--- Data records ---

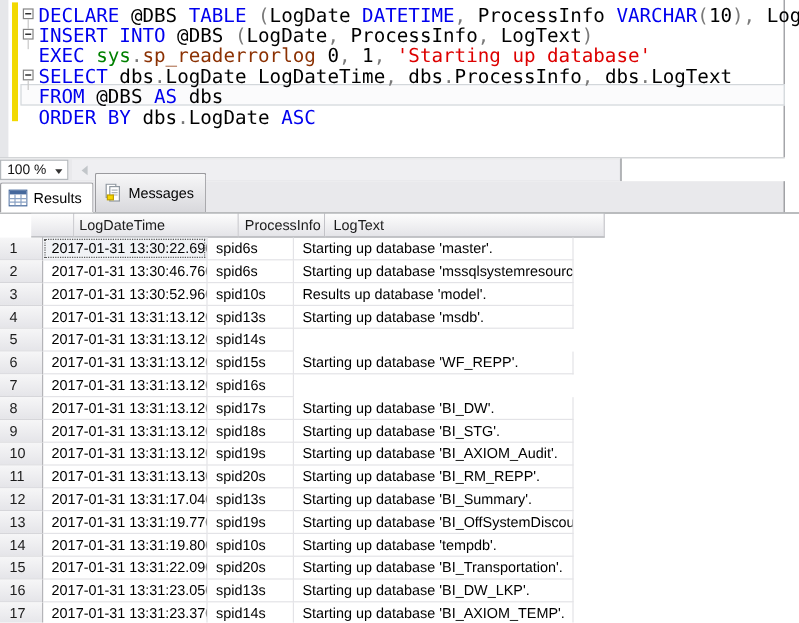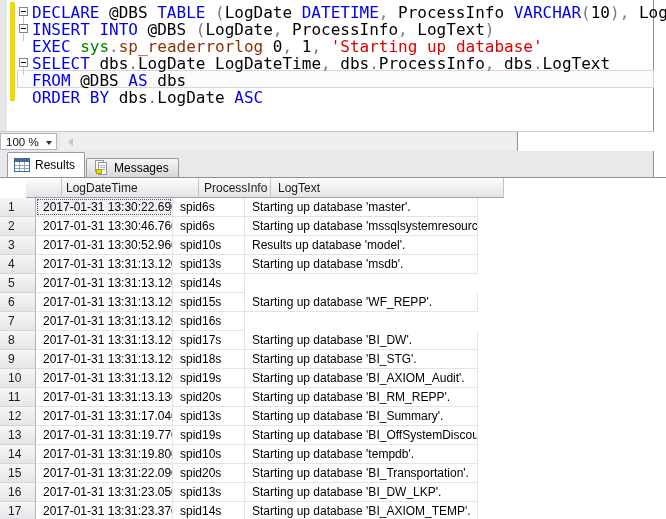--- a/index.html
+++ b/index.html
@@ -31,22 +31,22 @@
   #zoombar{position:absolute;left:0;top:132px;width:518px;height:19px;background:#E9E9EC;border-right:1px solid #8E9094;box-sizing:border-box;}
   #zoom-combo{position:absolute;left:0;top:1px;width:57px;height:17px;background:#fff;border:1px solid #B4B8BC;box-sizing:border-box;
               display:flex;align-items:center;font-size:11.5px;color:#111;padding-left:5px;cursor:default;}
   #zoom-caret{position:absolute;right:4px;top:7px;width:0;height:0;border-left:3.5px solid transparent;border-right:3.5px solid transparent;border-top:4px solid #333;}
   #hscroll{position:absolute;left:60px;top:1px;right:1px;height:17px;background:#EFEFF2;}
   #hscroll-left{position:absolute;left:2px;top:0;width:16px;height:17px;display:flex;align-items:center;justify-content:center;}
   #hscroll-left span{width:0;height:0;border-top:4px solid transparent;border-bottom:4px solid transparent;border-right:5px solid #C2C6CA;}
 
   
   #tabstrip{position:absolute;left:0;top:151px;width:654px;height:26px;background:#E9E9EC;border-right:1px solid #8E9094;box-sizing:border-box;
-            display:flex;align-items:flex-end;padding-left:7px;}
-  .tab{display:flex;align-items:center;gap:5px;height:19px;padding:0 9px 0 6px;margin-right:1px;font-size:12px;color:var(--tab-text,#000);
+            display:flex;align-items:flex-end;padding-left:0;}
+  .tab{display:flex;align-items:center;gap:5px;height:33px;padding:0 9px 0 6px;margin-right:1px;font-size:12px;color:var(--tab-text,#000);
        background:linear-gradient(#F7F7F8,#D8D8DC);border:1px solid #9A9A9E;border-bottom:none;border-radius:2px 2px 0 0;box-sizing:border-box;cursor:default;}
   .tab.active{background:#fff;height:25px;position:relative;z-index:2;}
   .tabicon{width:16px;height:16px;flex:none;display:block;}
 
   
   #grid{position:absolute;left:0;top:177px;width:666px;height:342px;background:#fff;border-top:1px solid #8E9094;box-sizing:content-box;overflow:hidden;}
   #ghead{display:flex;height:20px;padding-left:26px;}
   .hc{background:linear-gradient(#FDFDFD,#E4E4E8);border-right:1px solid #C3C3C8;border-bottom:1px solid #9EA0A4;
       box-sizing:border-box;display:flex;align-items:center;font-size:12px;color:#1B1B1B;white-space:nowrap;overflow:hidden;cursor:default;}
   #corner{width:36px;}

---

_What the task requires_: Word for word, restate the material above; do not carry over the pictures.

_Output_:
--- a/index.html
+++ b/index.html
@@ -31,22 +31,22 @@
   #zoombar{position:absolute;left:0;top:132px;width:518px;height:19px;background:#E9E9EC;border-right:1px solid #8E9094;box-sizing:border-box;}
   #zoom-combo{position:absolute;left:0;top:1px;width:57px;height:17px;background:#fff;border:1px solid #B4B8BC;box-sizing:border-box;
               display:flex;align-items:center;font-size:11.5px;color:#111;padding-left:5px;cursor:default;}
   #zoom-caret{position:absolute;right:4px;top:7px;width:0;height:0;border-left:3.5px solid transparent;border-right:3.5px solid transparent;border-top:4px solid #333;}
   #hscroll{position:absolute;left:60px;top:1px;right:1px;height:17px;background:#EFEFF2;}
   #hscroll-left{position:absolute;left:2px;top:0;width:16px;height:17px;display:flex;align-items:center;justify-content:center;}
   #hscroll-left span{width:0;height:0;border-top:4px solid transparent;border-bottom:4px solid transparent;border-right:5px solid #C2C6CA;}
 
   
   #tabstrip{position:absolute;left:0;top:151px;width:654px;height:26px;background:#E9E9EC;border-right:1px solid #8E9094;box-sizing:border-box;
-            display:flex;align-items:flex-end;padding-left:7px;}
-  .tab{display:flex;align-items:center;gap:5px;height:19px;padding:0 9px 0 6px;margin-right:1px;font-size:12px;color:var(--tab-text,#000);
+            display:flex;align-items:flex-end;padding-left:0;}
+  .tab{display:flex;align-items:center;gap:5px;height:33px;padding:0 9px 0 6px;margin-right:1px;font-size:12px;color:var(--tab-text,#000);
        background:linear-gradient(#F7F7F8,#D8D8DC);border:1px solid #9A9A9E;border-bottom:none;border-radius:2px 2px 0 0;box-sizing:border-box;cursor:default;}
   .tab.active{background:#fff;height:25px;position:relative;z-index:2;}
   .tabicon{width:16px;height:16px;flex:none;display:block;}
 
   
   #grid{position:absolute;left:0;top:177px;width:666px;height:342px;background:#fff;border-top:1px solid #8E9094;box-sizing:content-box;overflow:hidden;}
   #ghead{display:flex;height:20px;padding-left:26px;}
   .hc{background:linear-gradient(#FDFDFD,#E4E4E8);border-right:1px solid #C3C3C8;border-bottom:1px solid #9EA0A4;
       box-sizing:border-box;display:flex;align-items:center;font-size:12px;color:#1B1B1B;white-space:nowrap;overflow:hidden;cursor:default;}
   #corner{width:36px;}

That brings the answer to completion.